▶ Dati presentati
····················

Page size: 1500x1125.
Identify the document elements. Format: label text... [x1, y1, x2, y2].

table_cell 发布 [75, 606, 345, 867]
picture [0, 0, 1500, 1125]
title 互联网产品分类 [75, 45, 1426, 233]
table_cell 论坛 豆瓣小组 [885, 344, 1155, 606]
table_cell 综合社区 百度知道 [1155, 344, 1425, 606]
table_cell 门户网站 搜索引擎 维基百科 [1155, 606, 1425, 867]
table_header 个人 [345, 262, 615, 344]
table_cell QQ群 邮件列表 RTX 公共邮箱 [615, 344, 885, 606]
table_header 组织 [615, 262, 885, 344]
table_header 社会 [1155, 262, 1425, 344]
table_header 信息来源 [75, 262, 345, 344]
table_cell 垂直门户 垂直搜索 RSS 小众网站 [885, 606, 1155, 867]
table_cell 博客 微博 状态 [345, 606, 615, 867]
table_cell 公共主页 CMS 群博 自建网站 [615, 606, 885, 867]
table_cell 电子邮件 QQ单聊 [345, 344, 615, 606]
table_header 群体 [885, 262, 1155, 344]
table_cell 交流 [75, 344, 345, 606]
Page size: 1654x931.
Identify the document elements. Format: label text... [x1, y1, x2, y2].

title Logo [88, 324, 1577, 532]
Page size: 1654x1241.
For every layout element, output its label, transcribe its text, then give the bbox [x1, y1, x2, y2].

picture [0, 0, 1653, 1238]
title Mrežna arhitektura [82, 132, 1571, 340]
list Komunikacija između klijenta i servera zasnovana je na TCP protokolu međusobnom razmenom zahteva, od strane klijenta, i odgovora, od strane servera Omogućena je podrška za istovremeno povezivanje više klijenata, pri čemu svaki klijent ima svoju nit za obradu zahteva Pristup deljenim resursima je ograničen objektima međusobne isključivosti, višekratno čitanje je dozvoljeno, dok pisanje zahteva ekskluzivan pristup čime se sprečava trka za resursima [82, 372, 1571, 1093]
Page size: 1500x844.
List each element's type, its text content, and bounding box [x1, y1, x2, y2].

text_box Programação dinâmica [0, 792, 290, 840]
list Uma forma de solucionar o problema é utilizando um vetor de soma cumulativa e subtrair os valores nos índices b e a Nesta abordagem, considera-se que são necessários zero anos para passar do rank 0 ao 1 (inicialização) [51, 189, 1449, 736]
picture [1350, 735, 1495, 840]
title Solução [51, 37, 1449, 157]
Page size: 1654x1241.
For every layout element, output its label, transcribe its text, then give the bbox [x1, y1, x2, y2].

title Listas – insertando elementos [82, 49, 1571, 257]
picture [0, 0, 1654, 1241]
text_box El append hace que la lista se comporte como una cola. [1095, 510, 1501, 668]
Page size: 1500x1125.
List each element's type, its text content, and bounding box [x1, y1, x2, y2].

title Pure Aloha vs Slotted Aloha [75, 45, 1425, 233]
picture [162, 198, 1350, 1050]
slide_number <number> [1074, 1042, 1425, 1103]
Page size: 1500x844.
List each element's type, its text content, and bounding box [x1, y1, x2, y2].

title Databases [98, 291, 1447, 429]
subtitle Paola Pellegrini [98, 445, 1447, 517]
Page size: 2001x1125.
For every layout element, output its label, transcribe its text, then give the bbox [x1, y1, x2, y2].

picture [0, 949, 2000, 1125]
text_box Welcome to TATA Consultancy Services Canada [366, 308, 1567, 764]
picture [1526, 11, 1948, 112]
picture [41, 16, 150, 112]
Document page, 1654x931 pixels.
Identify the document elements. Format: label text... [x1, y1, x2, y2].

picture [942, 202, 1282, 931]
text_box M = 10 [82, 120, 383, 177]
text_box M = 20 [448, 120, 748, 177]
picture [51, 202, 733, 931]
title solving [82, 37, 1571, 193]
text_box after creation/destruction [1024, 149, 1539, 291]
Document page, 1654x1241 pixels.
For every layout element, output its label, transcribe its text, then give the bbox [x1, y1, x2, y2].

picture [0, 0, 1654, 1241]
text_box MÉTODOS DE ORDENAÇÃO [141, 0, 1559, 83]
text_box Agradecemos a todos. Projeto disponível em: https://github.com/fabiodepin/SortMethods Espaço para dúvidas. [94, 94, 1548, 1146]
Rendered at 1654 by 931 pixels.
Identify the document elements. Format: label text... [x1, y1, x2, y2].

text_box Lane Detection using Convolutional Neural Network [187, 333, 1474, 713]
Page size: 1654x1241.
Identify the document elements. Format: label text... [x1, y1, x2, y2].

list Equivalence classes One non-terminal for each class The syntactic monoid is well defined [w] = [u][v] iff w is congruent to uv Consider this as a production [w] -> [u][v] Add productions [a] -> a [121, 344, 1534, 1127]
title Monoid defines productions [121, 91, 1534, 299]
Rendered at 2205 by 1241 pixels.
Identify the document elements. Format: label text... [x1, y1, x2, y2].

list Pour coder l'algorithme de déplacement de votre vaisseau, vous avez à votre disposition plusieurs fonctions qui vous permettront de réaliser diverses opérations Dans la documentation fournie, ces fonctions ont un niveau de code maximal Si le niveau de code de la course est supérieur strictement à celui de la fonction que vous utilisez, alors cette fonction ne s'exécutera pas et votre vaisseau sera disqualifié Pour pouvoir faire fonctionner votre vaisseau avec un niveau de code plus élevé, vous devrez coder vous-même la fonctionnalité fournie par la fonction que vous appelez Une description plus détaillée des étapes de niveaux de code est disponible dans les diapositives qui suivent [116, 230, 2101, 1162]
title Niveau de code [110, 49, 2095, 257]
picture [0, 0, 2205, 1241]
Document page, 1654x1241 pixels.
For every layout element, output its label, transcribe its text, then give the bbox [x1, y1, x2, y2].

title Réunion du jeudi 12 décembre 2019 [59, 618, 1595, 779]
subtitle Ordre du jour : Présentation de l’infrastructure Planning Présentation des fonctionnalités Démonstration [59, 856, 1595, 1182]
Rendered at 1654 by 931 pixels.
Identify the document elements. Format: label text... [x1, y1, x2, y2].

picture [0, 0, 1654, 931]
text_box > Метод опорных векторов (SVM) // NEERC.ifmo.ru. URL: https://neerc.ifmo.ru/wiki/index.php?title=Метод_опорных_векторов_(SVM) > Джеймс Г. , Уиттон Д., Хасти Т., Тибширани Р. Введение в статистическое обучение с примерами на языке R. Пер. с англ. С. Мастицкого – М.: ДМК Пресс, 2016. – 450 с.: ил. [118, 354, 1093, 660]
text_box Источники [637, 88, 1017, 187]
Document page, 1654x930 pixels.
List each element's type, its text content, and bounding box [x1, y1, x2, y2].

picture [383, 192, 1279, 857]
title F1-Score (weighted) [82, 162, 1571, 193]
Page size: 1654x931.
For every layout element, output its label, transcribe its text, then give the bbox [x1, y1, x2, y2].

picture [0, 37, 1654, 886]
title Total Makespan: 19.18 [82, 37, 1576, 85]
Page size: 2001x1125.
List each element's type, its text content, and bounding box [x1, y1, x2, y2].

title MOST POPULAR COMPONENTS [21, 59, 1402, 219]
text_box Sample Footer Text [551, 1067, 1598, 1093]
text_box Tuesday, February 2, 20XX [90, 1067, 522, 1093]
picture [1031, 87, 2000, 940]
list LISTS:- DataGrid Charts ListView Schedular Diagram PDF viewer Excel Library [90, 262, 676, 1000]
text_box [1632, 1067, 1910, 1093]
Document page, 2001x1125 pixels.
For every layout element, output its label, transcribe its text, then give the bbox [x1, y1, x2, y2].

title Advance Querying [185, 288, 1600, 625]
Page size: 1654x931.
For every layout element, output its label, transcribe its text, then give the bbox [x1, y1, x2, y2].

····················

▶ Consegna dell'esercizio
Riscrivi i record dall'inizio fino alla riga che contiene "title Logo [88, 324, 1577, 532]", inclusa, sostituendo "Identify" con "Detect" e lasciando tutto il resto invariato.

▶ Risposta svolta
Page size: 1500x1125.
Detect the document elements. Format: label text... [x1, y1, x2, y2].

table_cell 发布 [75, 606, 345, 867]
picture [0, 0, 1500, 1125]
title 互联网产品分类 [75, 45, 1426, 233]
table_cell 论坛 豆瓣小组 [885, 344, 1155, 606]
table_cell 综合社区 百度知道 [1155, 344, 1425, 606]
table_cell 门户网站 搜索引擎 维基百科 [1155, 606, 1425, 867]
table_header 个人 [345, 262, 615, 344]
table_cell QQ群 邮件列表 RTX 公共邮箱 [615, 344, 885, 606]
table_header 组织 [615, 262, 885, 344]
table_header 社会 [1155, 262, 1425, 344]
table_header 信息来源 [75, 262, 345, 344]
table_cell 垂直门户 垂直搜索 RSS 小众网站 [885, 606, 1155, 867]
table_cell 博客 微博 状态 [345, 606, 615, 867]
table_cell 公共主页 CMS 群博 自建网站 [615, 606, 885, 867]
table_cell 电子邮件 QQ单聊 [345, 344, 615, 606]
table_header 群体 [885, 262, 1155, 344]
table_cell 交流 [75, 344, 345, 606]
Page size: 1654x931.
Detect the document elements. Format: label text... [x1, y1, x2, y2].

title Logo [88, 324, 1577, 532]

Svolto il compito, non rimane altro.